Family-owned Al Jaber Group is one of several businesses in the UAE that were affected by the 2008 financial crisis/Bloombergby Bloomberg
Emirates NBD, Dubai’s biggest bank is considering seizing a plot of land in the Dubai International Financial Centre that belongs to debt-laden Al Jaber Group.
The bank is considering taking over or selling the undeveloped land in the financial hub after becoming unsatisfied with little progress in assets sales under Al Jaber’s debt restructuring.
The land—worth about $70 million—was used as collateral to secure a loan for Chairman Obaid Khaleefa Al Jaber Al-Marri. Al Rihab Real Estate Company, a unit of Al Jaber, defaulted on a mortgage-related to the land.
Al Jaber last year agreed to raise about $445 million from asset sales by the end of 2019 while members of the Al Jaber family and other shareholders pledged to raise as much as $210 million by selling personal assets.
Family-owned Al Jaber, which borrowed heavily to expand in construction, engineering and shipping, is one of several businesses in the UAE that ran into trouble after the 2008 financial crisis. The company signed a pact to alter the terms on around $4 billion of debt in 2014 and agreed to restructure up to $1.5 billion last year.

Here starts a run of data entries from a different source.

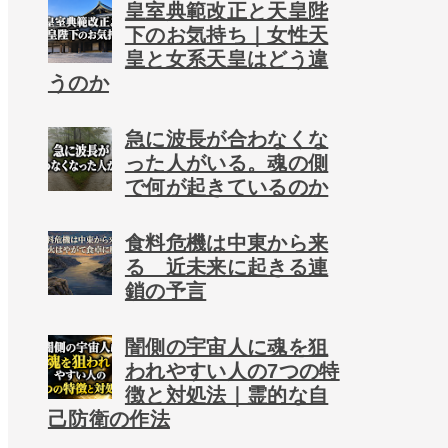
皇室典範改正と天皇陛
下のお気持ち｜女性天
皇と女系天皇はどう違
うのか
急に波長が合わなくな
った人がいる。魂の側
で何が起きているのか
食料危機は中東から来
る 近未来に起きる連
鎖の予言
闇側の宇宙人に魂を狙
われやすい人の7つの特
徴と対処法｜霊的な自
己防衛の作法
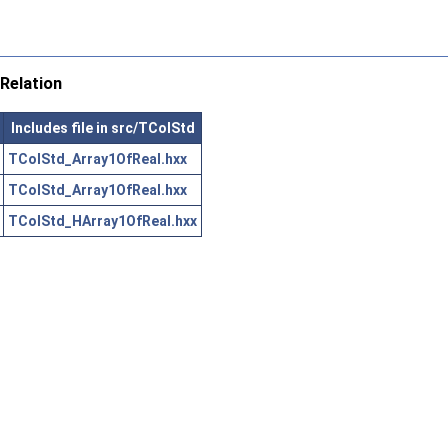
Relation
Includes file in src/TColStd
TColStd_Array1OfReal.hxx
TColStd_Array1OfReal.hxx
TColStd_HArray1OfReal.hxx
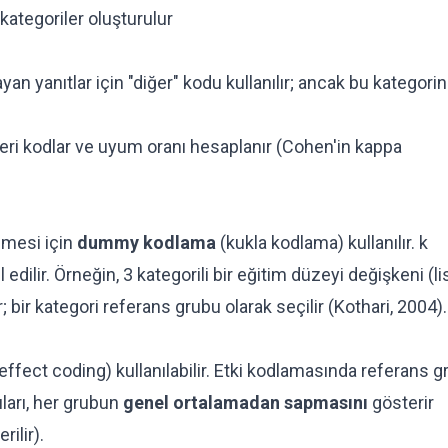
kategoriler oluşturulur
n yanıtlar için "diğer" kodu kullanılır; ancak bu kategorin
ileri kodlar ve uyum oranı hesaplanır (Cohen'in kappa
lmesi için
dummy kodlama
(kukla kodlama) kullanılır. k
dilir. Örneğin, 3 kategorili bir eğitim düzeyi değişkeni (li
 bir kategori referans grubu olarak seçilir (Kothari, 2004).
effect coding) kullanılabilir. Etki kodlamasında referans 
ları, her grubun
genel ortalamadan sapmasını
gösterir
ilir).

Creditors—which include hedge funds and local banks—are now focusing on a AED 4.5 billion ($1.2 billion) loan the Chairman of Al Jaber Group got as part of the first restructuring. The facility was a related-party transaction and bears a personal liability to the shareholder.
Local banks such as Abu Dhabi Commercial Bank and First Abu Dhabi Bank are said to have already forced the sale of the Shangri-La hotel in Dubai and are seeking to do the same for the Shangri-La hotel in Abu Dhabi.